**Study text:**

At the coreSince the 1960s, Temple (a subsidiary of Temple-Inland Corp.) has been producing gypsum wallboard panels with natural gypsum quarried from its mine in Oklahoma. Starting in the mid-1980s, Temple has been integrating the use of synthetically produced gypsum (made from recycled materials) as the core for it's line of gypsum panels. In 1984, the company began to add a blend of 10-percent synthetic gypsum to its mined gypsum.
In 1997, Temple began producing gypsum panels with a 100-percent-synthetic-gypsum core at its West Memphis, Ark., plant. Following that success, it commissioned a new gypsum panel production plant in Cumberland City, Tenn., adjoining the Tennessee Valley Authority's coal-burning (fossil) plant (the source of their synthetic gypsum). This plant, which opened in 1999, was created for the exclusive production of gypsum panels with a synthetic gypsum core. Production capacity for this plant alone is in excess of 700 million square feet of gypsum wallboard panels per year--enough to construct 70,000 average size homes.
Between its two on-line plants, Temple has the capacity to produce more than 1 billion square feet of synthetic core gypsum panels annually. At present, of its total production capacity, 60 percent of its production output uses synthetic gypsum; the company goal is 80 percent. The Cumberland City plant is strategically located and services the entire eastern United States.
On a dry-weight basis, dependent on the type of core, between 95 and 95 percent of the gypsum core of its panels are made from recycled material. Add to this the fact that the paper facing of its panels are made from 100-percent-post-consumer recycled paper products and you have a building product produced from nearly 100-percent-recycled material--a very friendly combination for the environment. The Cumberland City/TVA plant annually removes 1.2 million tons of material from the waste stream--material previously destined for landfills.

**Dataset entries:**
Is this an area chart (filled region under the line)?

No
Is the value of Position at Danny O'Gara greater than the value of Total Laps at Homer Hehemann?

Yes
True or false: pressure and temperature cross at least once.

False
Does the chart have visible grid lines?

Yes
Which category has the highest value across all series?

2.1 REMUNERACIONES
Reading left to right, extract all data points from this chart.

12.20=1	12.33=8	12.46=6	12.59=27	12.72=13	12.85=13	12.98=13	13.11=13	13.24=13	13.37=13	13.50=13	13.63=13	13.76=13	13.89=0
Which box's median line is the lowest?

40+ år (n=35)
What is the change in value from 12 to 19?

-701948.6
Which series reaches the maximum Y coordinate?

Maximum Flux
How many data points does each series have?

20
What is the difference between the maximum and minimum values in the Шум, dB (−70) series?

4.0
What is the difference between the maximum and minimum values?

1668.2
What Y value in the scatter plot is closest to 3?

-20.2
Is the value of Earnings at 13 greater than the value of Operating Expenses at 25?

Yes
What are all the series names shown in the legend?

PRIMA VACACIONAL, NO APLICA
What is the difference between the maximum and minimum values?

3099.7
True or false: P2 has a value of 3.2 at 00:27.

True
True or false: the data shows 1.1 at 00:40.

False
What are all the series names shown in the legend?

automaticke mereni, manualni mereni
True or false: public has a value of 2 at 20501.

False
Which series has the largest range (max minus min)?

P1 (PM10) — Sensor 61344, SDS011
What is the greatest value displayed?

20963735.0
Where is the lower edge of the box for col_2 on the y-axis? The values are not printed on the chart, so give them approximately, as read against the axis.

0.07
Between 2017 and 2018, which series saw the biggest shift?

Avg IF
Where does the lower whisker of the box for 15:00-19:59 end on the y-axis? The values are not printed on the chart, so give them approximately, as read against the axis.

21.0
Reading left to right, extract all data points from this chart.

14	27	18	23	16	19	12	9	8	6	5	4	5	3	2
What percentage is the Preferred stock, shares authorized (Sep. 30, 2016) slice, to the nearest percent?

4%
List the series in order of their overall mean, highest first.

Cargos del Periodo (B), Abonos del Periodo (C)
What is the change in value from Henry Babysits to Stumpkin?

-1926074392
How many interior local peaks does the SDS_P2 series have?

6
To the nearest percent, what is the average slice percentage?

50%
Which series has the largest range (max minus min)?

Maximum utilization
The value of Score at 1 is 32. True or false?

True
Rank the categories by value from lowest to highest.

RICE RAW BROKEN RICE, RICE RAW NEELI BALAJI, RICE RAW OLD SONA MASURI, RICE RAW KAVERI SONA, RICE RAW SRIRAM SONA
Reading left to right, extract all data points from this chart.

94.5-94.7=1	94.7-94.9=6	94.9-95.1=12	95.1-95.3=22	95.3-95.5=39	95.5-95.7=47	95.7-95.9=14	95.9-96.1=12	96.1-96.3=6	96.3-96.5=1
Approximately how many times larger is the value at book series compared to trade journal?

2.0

**What is needed:** Please copy the passage of the gypsum wallboard text above word for word, starting with "In 1997, Temple" and going on through "average size homes.".

**Output below:**
In 1997, Temple began producing gypsum panels with a 100-percent-synthetic-gypsum core at its West Memphis, Ark., plant. Following that success, it commissioned a new gypsum panel production plant in Cumberland City, Tenn., adjoining the Tennessee Valley Authority's coal-burning (fossil) plant (the source of their synthetic gypsum). This plant, which opened in 1999, was created for the exclusive production of gypsum panels with a synthetic gypsum core. Production capacity for this plant alone is in excess of 700 million square feet of gypsum wallboard panels per year--enough to construct 70,000 average size homes.